I really thought I would be more upset than happy, as crazy as that sounds, but I was OK. I couldn't let my emotions get the best of me. I have to just be happy for my sister.

But damn, my baby would've been a week and a half old right now.

The hardest thing right now is everyone calling me to congratulate me on becoming an aunt finally. And all I wish for is for people congratulating me on becoming a mother.

I'm not trying to rush my IVF injections, but I almost want to feel that pain right now to remind me that I am on the right track to having my own. Right now I feel like I'm waiting and waiting and in the meantime, babies are being born, other women are getting pregnant and I'm in limbo.

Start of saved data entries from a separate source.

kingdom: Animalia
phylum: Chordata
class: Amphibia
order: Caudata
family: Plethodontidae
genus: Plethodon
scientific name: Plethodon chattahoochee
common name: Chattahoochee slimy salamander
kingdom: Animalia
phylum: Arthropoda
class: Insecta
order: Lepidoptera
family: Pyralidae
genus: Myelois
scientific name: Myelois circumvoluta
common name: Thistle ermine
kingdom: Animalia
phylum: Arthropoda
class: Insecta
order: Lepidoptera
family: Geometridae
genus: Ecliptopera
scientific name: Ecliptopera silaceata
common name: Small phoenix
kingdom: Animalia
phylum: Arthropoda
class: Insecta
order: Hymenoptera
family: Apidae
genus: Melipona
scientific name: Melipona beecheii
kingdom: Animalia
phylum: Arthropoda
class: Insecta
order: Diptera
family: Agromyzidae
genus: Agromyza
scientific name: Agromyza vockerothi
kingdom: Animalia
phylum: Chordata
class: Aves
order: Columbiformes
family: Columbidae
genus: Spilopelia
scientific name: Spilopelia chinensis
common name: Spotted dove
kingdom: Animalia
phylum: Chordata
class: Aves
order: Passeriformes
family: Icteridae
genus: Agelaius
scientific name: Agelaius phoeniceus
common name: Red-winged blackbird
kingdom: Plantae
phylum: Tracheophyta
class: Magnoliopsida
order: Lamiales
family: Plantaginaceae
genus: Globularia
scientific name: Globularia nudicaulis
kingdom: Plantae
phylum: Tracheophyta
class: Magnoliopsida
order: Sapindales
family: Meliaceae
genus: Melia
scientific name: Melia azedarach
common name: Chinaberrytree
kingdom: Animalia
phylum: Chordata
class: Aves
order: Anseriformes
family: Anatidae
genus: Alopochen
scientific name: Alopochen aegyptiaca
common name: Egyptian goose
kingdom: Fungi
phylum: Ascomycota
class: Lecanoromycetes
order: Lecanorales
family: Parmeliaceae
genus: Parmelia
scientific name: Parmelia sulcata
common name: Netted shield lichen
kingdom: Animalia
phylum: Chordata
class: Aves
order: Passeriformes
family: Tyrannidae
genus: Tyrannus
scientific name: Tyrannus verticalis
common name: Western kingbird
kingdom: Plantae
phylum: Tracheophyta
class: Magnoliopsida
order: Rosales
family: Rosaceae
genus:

I need some fudge. It probably won't make me feel any better, but I got a great piece of it from my very best friend and I should have some now. So off I go to enjoy putting on some unnecessary weight. I probably should try and lose some since the stress of IVF might pack on a few more pounds...so I've heard.

Diet starts Monday!

4 comments:

Daniella said...

I'm happy all went well for your sister and welcome baby Alex :) I do understand how your feeling - honestly I do. Waiting just plain suck - I don't understand why it has to be so hard to become a parent. Eat fudge - I'm eating pie :)

Joannah said...

Congratulations on becoming an auntie! One of the greatest joys in my life has been watching my nieces grow up.

sara said...

Hey saw you on lost and found and wanted to say hi and good luck with your upcomnig hysteroscopy and IVF cycle. I just got done doing my first and am in the two week wait. Stop by if you have any questions along the way. Congrats on being a new aunt!

Jen said...

Congratulations on becoming an aunt and starting down the road on IVF!

And I totally understand the feeling of waiting and waiting while everyone is getting pregnant around you. But I try to remind myself of the reason we are doing IVF with PGD, it doesn't always work but I try!